Write out the lines word for word, from the start of the lines through the line that contains "### 1.5 バージョン履歴", and include that line too.
* * * * * * *
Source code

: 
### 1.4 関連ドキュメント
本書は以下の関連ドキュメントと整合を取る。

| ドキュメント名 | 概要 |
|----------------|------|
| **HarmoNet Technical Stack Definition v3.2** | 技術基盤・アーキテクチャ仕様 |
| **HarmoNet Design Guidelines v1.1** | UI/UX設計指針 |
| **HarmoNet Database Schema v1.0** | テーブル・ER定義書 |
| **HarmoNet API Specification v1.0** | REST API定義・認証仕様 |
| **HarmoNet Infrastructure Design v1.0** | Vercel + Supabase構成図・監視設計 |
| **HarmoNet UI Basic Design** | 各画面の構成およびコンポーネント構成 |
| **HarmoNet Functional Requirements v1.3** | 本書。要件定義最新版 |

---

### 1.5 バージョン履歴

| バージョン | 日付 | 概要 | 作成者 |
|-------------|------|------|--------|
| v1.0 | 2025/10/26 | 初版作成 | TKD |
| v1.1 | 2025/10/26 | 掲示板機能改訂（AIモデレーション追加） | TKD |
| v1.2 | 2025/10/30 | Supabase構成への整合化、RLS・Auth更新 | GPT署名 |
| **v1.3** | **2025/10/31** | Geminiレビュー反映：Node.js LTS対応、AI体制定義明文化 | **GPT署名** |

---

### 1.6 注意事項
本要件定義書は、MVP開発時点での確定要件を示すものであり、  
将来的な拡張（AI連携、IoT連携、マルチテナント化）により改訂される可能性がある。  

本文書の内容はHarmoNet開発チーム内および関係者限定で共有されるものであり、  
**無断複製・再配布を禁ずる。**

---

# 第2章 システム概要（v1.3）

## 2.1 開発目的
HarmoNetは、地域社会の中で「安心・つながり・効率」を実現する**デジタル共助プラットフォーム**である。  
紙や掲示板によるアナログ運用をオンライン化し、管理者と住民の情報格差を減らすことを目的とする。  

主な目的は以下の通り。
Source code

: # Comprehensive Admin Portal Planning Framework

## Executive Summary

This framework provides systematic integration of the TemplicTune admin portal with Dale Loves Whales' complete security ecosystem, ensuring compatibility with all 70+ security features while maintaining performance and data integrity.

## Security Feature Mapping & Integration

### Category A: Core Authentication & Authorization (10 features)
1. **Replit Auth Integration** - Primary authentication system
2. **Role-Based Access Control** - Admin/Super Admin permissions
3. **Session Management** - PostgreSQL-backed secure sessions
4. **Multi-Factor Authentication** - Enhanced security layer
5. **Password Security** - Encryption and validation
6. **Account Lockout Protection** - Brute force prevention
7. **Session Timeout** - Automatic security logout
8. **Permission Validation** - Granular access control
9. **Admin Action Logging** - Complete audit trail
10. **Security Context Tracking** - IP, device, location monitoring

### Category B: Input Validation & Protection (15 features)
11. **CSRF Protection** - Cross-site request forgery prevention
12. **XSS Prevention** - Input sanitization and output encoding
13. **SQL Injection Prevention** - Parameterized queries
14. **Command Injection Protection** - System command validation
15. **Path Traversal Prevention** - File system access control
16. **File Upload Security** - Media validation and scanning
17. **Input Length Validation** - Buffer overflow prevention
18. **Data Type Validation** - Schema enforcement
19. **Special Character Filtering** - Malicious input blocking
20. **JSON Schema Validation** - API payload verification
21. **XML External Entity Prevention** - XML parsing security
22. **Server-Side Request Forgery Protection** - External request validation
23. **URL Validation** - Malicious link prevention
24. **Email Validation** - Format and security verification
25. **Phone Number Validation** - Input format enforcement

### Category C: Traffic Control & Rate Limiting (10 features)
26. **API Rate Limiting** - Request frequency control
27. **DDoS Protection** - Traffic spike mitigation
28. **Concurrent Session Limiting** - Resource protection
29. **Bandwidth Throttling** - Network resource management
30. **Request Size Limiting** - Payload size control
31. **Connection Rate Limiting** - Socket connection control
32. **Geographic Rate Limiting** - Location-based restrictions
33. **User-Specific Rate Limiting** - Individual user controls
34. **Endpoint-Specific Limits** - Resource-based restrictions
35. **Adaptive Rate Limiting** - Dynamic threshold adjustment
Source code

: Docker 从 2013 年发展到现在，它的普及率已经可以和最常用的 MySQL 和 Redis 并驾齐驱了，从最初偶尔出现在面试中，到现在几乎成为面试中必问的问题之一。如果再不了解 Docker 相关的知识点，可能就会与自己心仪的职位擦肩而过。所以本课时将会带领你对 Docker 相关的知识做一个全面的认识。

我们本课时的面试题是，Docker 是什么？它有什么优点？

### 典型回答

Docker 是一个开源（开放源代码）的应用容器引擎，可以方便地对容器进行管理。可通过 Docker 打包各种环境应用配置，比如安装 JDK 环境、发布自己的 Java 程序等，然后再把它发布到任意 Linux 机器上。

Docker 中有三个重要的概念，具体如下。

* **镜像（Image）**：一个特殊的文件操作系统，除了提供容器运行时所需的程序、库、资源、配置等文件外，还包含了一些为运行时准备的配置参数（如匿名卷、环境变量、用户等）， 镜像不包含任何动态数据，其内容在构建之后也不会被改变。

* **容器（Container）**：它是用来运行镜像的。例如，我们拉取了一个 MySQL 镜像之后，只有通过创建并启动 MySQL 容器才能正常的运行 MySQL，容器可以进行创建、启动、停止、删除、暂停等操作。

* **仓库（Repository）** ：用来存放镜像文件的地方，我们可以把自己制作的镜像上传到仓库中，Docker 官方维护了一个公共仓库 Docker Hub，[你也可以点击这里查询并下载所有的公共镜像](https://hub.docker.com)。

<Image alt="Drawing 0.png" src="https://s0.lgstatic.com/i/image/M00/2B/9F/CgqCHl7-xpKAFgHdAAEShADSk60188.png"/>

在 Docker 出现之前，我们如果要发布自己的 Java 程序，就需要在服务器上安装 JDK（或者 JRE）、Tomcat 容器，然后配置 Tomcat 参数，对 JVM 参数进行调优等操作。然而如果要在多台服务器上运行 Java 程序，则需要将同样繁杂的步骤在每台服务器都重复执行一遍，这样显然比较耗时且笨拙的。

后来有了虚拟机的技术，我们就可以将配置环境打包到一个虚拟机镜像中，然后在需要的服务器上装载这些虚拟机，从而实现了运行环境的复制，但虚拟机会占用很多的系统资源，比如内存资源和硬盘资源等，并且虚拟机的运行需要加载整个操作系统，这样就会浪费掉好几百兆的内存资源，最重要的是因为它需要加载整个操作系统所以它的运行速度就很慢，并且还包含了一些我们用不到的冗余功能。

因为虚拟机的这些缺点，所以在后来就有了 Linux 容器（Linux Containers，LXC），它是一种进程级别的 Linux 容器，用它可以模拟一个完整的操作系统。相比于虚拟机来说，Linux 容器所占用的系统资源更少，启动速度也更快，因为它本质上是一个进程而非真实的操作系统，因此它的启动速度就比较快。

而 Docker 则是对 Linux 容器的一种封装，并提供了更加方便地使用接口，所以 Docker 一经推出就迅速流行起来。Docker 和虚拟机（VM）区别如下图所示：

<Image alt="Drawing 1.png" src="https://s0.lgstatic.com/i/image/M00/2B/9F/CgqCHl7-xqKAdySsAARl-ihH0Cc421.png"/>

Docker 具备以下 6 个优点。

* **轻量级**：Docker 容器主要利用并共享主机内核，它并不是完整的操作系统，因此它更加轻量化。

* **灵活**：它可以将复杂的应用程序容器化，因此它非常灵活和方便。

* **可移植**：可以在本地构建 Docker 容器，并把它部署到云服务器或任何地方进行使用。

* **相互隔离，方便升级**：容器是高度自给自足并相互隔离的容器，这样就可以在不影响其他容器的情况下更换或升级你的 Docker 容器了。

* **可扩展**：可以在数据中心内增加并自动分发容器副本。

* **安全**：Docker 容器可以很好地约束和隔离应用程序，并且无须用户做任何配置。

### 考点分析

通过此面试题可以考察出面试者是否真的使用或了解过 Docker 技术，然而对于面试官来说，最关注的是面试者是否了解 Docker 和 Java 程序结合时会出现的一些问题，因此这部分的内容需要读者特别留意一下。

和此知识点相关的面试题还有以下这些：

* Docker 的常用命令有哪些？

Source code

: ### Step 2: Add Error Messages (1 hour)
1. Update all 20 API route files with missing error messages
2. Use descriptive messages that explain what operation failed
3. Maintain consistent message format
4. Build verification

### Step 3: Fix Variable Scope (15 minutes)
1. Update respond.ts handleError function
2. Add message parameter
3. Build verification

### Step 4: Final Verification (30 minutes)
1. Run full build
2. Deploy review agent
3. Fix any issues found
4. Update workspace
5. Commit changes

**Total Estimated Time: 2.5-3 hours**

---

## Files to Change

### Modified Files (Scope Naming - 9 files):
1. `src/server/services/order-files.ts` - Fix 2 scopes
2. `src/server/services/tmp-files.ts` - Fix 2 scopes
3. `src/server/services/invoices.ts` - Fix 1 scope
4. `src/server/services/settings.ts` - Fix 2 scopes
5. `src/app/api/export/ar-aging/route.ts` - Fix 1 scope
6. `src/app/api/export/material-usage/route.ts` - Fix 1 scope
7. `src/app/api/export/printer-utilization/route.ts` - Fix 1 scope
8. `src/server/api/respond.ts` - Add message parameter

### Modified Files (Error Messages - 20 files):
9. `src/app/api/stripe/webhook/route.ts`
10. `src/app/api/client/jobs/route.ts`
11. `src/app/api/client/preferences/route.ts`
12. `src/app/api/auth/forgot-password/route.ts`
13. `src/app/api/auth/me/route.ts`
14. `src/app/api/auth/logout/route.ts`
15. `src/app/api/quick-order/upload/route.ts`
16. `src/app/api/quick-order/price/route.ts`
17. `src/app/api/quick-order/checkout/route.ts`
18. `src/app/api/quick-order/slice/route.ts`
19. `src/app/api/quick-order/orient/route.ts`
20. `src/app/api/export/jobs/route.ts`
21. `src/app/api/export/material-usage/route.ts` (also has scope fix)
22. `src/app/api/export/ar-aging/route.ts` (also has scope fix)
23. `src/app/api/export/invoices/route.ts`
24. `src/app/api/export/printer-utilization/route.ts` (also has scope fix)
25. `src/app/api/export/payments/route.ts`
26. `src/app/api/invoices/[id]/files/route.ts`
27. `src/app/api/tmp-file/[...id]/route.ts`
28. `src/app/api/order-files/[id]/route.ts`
* * * * * * *
COMPLETED EXERCISE ▸
Source code

: 
### 1.4 関連ドキュメント
本書は以下の関連ドキュメントと整合を取る。

| ドキュメント名 | 概要 |
|----------------|------|
| **HarmoNet Technical Stack Definition v3.2** | 技術基盤・アーキテクチャ仕様 |
| **HarmoNet Design Guidelines v1.1** | UI/UX設計指針 |
| **HarmoNet Database Schema v1.0** | テーブル・ER定義書 |
| **HarmoNet API Specification v1.0** | REST API定義・認証仕様 |
| **HarmoNet Infrastructure Design v1.0** | Vercel + Supabase構成図・監視設計 |
| **HarmoNet UI Basic Design** | 各画面の構成およびコンポーネント構成 |
| **HarmoNet Functional Requirements v1.3** | 本書。要件定義最新版 |

---

### 1.5 バージョン履歴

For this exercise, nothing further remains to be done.